● **EXERCISE PROMPT**
Should a line in the entries below contain "start", return that line.

● **DATASET EXCERPTS**

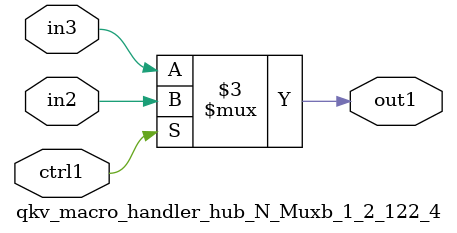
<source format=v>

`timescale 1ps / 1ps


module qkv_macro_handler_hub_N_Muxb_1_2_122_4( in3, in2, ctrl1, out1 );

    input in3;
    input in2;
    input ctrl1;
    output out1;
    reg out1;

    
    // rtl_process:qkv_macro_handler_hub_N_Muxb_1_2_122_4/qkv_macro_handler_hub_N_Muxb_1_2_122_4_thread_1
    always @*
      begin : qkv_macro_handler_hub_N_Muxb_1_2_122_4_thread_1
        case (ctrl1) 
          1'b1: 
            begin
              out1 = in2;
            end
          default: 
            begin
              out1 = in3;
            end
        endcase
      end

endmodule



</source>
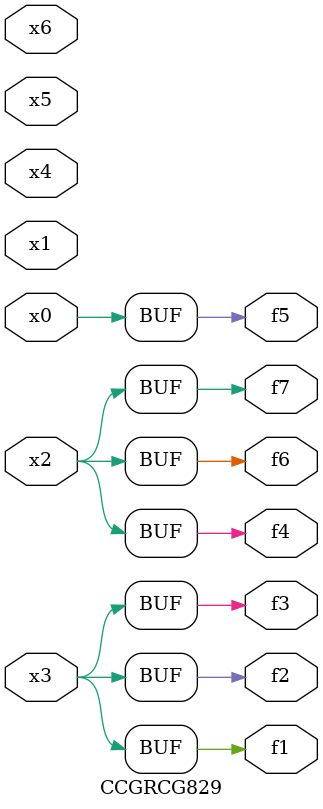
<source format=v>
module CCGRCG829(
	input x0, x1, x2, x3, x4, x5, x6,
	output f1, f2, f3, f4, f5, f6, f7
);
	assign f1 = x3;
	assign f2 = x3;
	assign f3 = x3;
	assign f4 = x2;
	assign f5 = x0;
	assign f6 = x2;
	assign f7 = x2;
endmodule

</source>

* * *

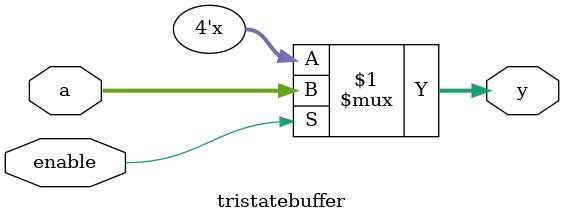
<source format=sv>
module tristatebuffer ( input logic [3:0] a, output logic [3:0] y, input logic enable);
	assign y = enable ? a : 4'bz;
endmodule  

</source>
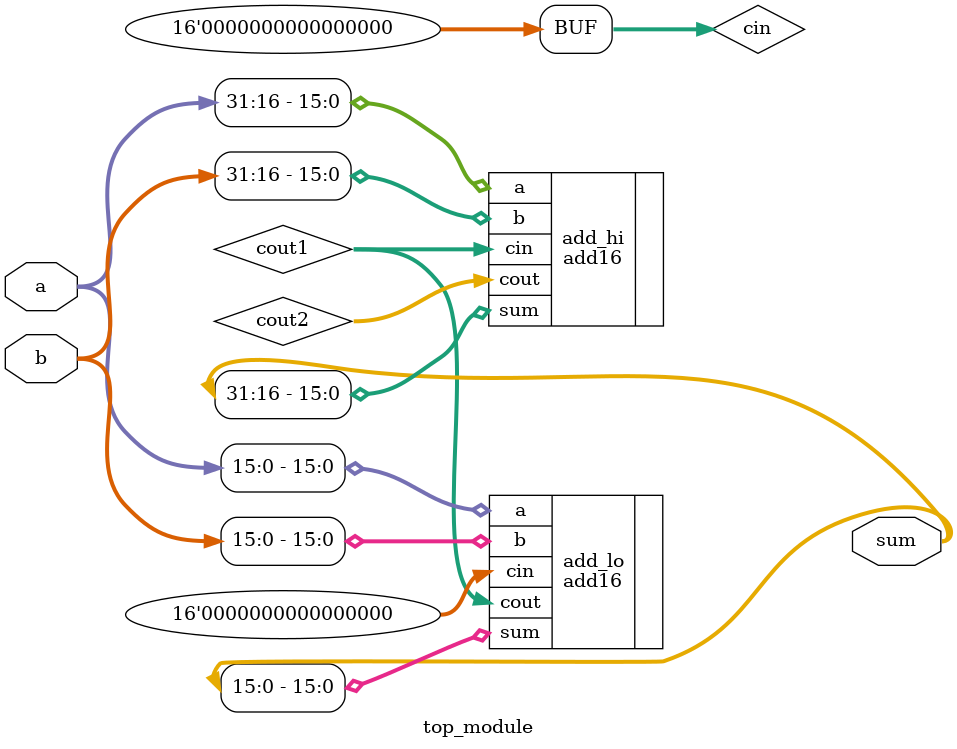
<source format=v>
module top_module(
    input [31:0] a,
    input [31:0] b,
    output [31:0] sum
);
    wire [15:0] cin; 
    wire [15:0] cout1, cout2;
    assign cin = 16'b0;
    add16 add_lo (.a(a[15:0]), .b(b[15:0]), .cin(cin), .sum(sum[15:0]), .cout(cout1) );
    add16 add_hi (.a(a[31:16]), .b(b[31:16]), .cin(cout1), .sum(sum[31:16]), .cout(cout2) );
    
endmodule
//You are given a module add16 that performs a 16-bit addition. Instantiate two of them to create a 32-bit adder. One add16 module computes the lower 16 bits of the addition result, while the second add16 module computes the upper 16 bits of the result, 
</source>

--

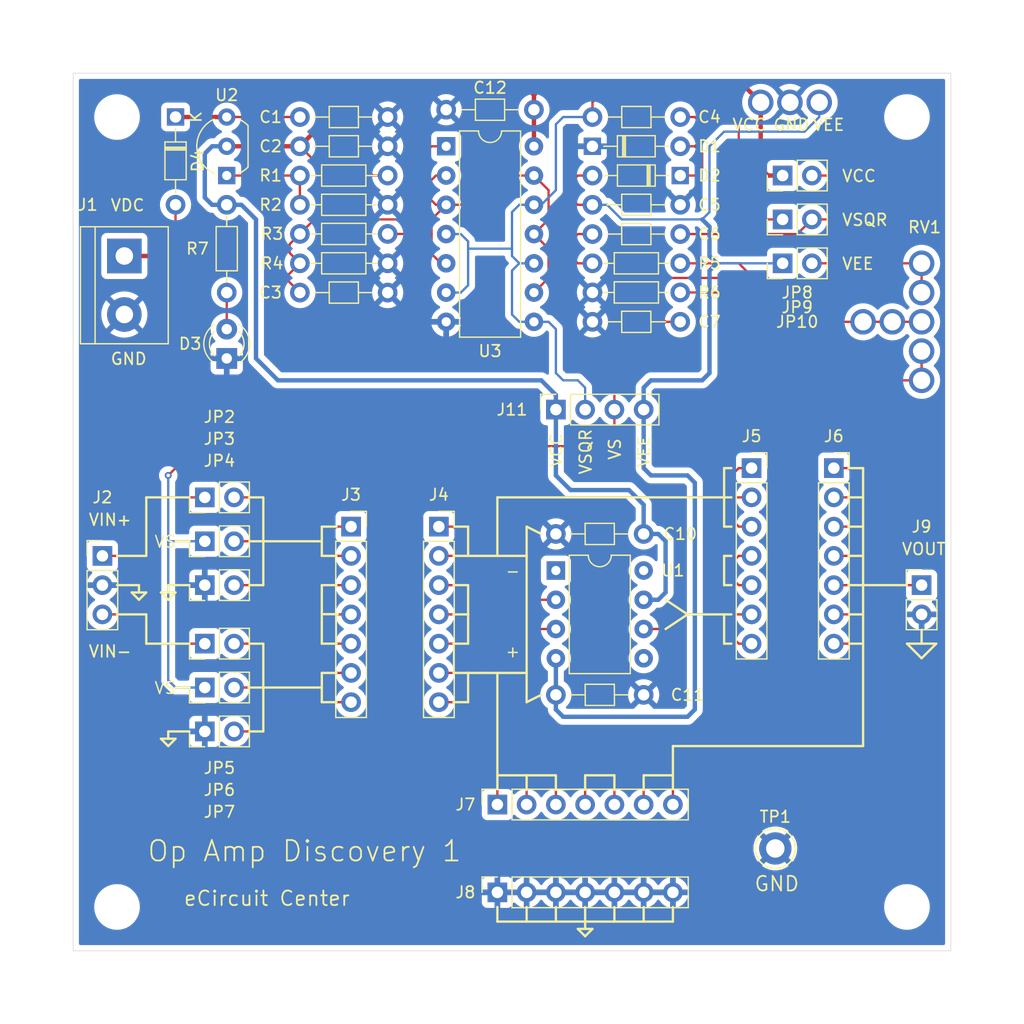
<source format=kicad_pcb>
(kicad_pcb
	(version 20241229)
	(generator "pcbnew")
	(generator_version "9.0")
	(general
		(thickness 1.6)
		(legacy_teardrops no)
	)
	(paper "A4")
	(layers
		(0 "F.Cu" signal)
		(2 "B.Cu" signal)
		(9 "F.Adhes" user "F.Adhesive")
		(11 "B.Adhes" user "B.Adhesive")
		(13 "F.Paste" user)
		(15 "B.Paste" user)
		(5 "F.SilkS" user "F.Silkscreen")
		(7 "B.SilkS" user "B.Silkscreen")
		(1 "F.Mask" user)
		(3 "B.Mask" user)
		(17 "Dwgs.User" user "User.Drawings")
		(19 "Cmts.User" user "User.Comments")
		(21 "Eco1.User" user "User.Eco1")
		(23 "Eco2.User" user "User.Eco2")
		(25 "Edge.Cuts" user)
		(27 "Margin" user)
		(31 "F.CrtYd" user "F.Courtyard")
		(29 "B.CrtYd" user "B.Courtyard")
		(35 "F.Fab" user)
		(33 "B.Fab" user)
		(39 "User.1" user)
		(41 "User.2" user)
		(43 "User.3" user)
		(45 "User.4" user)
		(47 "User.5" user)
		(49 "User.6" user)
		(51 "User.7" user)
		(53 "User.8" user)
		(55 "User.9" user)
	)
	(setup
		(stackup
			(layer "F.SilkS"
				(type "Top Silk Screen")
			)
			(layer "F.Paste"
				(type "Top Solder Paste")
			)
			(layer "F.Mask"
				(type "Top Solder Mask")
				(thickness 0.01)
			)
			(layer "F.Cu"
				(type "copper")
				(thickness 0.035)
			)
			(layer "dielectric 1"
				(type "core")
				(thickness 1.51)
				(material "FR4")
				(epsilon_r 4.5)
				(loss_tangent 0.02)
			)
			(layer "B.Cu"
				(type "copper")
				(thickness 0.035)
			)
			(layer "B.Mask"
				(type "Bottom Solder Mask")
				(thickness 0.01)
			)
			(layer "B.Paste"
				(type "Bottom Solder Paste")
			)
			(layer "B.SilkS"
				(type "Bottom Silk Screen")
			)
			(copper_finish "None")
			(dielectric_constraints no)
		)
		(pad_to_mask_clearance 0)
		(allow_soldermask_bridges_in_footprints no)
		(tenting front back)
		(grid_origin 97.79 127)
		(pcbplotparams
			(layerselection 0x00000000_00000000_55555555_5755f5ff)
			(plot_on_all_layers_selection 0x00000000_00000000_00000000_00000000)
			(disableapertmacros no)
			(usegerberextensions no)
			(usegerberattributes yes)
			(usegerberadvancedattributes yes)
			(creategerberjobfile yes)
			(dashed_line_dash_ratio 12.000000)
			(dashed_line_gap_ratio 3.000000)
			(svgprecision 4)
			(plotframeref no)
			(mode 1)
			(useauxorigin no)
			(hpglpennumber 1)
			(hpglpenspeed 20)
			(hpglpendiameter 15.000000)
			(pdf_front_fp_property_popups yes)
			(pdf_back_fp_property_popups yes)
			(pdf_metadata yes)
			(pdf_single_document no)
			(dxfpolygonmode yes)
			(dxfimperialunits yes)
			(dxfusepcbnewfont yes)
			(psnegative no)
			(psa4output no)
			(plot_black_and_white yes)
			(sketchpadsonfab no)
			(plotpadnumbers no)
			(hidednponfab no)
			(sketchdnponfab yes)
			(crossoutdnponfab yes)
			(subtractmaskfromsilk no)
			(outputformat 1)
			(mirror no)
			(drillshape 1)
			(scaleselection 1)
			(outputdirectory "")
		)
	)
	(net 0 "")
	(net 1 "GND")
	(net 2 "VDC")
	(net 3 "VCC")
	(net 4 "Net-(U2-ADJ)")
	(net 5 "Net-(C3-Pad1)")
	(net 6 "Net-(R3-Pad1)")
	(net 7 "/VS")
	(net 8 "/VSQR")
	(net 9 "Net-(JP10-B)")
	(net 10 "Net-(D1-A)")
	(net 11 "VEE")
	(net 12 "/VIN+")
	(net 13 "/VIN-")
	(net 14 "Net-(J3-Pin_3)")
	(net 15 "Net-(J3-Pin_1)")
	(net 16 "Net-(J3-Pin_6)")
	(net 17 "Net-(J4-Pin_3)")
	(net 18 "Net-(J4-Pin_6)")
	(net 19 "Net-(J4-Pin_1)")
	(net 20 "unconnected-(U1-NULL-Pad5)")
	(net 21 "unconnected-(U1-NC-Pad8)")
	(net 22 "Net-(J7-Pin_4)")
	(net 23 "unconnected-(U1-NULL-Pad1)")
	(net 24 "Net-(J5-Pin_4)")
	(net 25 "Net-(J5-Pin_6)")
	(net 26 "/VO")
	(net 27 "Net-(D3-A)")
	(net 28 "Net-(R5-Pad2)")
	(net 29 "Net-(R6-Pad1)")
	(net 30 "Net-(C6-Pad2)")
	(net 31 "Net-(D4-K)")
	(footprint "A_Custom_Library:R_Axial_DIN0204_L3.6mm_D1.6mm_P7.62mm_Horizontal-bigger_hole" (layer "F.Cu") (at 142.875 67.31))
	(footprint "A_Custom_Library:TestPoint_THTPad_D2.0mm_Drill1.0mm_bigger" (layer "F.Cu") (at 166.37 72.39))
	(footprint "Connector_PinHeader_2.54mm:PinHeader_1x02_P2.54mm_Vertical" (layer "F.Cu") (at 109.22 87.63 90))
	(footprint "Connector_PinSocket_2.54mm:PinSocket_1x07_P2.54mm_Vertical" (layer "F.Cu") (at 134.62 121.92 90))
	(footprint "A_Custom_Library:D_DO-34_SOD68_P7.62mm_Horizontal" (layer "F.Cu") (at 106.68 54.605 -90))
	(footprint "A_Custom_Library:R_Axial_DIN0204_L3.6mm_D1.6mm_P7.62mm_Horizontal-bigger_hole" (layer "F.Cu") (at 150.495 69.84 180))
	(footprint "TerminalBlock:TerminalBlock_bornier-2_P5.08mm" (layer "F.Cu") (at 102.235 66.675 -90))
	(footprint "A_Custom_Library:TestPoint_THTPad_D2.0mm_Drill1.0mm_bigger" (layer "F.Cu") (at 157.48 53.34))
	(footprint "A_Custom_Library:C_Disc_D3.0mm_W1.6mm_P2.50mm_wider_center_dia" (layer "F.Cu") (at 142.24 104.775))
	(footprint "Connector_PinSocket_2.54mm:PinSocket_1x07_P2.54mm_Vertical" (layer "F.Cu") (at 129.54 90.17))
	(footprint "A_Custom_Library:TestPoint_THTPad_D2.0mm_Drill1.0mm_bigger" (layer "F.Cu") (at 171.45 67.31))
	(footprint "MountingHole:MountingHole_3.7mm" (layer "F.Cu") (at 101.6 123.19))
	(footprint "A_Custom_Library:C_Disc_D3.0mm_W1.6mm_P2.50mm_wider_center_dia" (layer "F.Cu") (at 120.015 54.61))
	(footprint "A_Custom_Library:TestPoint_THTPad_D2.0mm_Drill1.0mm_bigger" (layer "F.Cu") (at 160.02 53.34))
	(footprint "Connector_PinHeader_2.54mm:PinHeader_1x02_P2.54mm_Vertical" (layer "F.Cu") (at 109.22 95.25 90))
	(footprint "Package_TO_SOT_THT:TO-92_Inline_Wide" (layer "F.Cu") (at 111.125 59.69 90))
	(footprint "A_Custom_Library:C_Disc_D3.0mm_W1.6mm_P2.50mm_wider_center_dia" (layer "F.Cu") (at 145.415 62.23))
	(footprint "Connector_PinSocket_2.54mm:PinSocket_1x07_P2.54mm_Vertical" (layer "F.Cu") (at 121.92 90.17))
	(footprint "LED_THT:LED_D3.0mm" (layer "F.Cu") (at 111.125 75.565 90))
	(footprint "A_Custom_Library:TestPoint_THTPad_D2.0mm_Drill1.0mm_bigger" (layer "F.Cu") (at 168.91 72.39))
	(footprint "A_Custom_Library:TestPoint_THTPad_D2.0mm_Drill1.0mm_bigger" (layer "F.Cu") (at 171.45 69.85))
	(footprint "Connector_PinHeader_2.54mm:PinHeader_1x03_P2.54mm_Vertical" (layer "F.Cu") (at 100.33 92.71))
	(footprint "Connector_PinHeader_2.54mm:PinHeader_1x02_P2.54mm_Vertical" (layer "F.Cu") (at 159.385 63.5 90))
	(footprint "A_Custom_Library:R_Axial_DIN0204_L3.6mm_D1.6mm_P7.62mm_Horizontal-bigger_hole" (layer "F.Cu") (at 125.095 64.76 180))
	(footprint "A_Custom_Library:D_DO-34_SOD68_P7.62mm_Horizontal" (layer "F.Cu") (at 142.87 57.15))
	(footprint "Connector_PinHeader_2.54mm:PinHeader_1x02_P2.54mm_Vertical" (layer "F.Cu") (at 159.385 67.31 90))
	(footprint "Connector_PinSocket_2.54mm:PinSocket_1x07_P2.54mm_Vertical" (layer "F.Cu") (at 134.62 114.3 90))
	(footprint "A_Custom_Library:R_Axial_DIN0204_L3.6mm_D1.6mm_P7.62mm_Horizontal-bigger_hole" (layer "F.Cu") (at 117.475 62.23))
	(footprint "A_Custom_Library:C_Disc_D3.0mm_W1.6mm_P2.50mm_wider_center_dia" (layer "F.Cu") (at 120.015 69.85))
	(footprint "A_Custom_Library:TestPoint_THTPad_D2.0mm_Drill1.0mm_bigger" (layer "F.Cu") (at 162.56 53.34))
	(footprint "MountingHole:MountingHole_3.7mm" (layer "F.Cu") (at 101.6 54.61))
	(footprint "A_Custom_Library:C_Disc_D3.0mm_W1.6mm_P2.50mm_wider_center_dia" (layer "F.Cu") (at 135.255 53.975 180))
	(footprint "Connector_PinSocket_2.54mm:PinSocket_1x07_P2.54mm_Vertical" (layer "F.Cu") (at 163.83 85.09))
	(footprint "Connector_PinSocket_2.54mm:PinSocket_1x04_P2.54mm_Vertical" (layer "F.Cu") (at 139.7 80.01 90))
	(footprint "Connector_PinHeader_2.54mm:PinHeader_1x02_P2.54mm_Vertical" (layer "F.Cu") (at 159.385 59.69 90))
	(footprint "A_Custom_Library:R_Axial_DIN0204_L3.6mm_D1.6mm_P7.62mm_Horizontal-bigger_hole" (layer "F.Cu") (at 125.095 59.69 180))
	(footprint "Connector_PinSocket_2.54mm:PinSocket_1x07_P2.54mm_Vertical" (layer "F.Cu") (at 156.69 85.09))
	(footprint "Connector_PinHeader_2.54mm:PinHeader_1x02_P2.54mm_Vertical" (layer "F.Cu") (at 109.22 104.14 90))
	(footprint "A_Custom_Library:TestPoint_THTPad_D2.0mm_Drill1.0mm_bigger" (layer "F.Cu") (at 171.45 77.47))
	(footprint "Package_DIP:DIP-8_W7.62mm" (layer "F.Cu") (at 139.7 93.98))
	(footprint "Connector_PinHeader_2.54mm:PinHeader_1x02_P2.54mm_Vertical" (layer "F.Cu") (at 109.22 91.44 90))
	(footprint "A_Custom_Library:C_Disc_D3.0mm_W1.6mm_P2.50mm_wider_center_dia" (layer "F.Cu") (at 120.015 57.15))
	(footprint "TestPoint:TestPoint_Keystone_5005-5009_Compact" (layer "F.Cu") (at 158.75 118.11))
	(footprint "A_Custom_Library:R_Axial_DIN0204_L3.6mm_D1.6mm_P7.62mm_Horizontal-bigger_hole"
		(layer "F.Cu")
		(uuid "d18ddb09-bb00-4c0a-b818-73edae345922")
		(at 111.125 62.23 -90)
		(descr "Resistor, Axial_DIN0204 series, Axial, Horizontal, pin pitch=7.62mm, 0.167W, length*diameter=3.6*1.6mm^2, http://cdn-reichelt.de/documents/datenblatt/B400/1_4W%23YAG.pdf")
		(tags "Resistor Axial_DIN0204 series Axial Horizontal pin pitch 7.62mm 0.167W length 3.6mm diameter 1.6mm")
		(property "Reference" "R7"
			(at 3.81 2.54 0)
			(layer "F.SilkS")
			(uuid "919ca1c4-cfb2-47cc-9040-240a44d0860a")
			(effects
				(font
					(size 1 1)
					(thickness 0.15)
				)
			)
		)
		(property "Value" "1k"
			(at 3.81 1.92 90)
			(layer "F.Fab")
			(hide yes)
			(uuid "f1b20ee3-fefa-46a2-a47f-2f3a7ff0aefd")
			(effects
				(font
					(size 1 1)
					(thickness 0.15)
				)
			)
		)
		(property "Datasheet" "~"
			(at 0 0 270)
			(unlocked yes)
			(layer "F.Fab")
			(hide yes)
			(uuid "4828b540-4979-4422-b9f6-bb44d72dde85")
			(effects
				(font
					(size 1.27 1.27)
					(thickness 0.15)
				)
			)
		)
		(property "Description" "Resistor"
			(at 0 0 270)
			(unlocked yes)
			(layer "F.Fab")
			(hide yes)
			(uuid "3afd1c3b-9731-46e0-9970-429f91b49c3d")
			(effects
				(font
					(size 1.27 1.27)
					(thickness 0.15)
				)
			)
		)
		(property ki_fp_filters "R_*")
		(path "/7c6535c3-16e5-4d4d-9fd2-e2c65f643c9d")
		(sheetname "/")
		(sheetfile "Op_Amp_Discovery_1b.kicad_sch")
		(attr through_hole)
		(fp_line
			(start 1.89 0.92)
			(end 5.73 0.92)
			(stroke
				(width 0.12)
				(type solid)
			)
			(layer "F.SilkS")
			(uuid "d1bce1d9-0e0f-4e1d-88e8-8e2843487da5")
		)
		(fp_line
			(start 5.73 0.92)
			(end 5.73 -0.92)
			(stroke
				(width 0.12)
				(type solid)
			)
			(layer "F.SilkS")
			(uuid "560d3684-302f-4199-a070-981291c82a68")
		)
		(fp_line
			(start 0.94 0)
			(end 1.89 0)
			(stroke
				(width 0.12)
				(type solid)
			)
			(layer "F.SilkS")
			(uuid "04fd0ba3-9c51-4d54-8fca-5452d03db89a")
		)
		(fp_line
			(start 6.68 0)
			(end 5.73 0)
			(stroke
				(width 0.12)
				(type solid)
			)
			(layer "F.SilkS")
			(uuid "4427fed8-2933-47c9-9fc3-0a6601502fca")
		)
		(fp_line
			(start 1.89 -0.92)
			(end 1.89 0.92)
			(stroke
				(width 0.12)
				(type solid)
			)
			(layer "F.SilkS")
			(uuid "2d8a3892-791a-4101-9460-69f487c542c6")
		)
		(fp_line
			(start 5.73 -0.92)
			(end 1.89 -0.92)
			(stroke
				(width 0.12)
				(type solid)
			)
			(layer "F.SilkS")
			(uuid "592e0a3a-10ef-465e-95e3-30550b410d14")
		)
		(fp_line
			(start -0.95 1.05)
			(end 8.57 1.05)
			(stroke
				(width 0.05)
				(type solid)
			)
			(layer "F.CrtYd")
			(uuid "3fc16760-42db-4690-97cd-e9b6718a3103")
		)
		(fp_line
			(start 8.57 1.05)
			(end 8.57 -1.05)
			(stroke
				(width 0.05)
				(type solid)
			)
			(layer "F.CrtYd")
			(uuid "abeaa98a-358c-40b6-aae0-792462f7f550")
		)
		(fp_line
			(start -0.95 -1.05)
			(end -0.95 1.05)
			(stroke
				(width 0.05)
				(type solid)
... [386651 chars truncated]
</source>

● **TASK RESPONSE**
			(start 1.89 0.92)
			(start 5.73 0.92)
			(start 0.94 0)
			(start 6.68 0)
			(start 1.89 -0.92)
			(start 5.73 -0.92)
			(start -0.95 1.05)
			(start 8.57 1.05)
			(start -0.95 -1.05)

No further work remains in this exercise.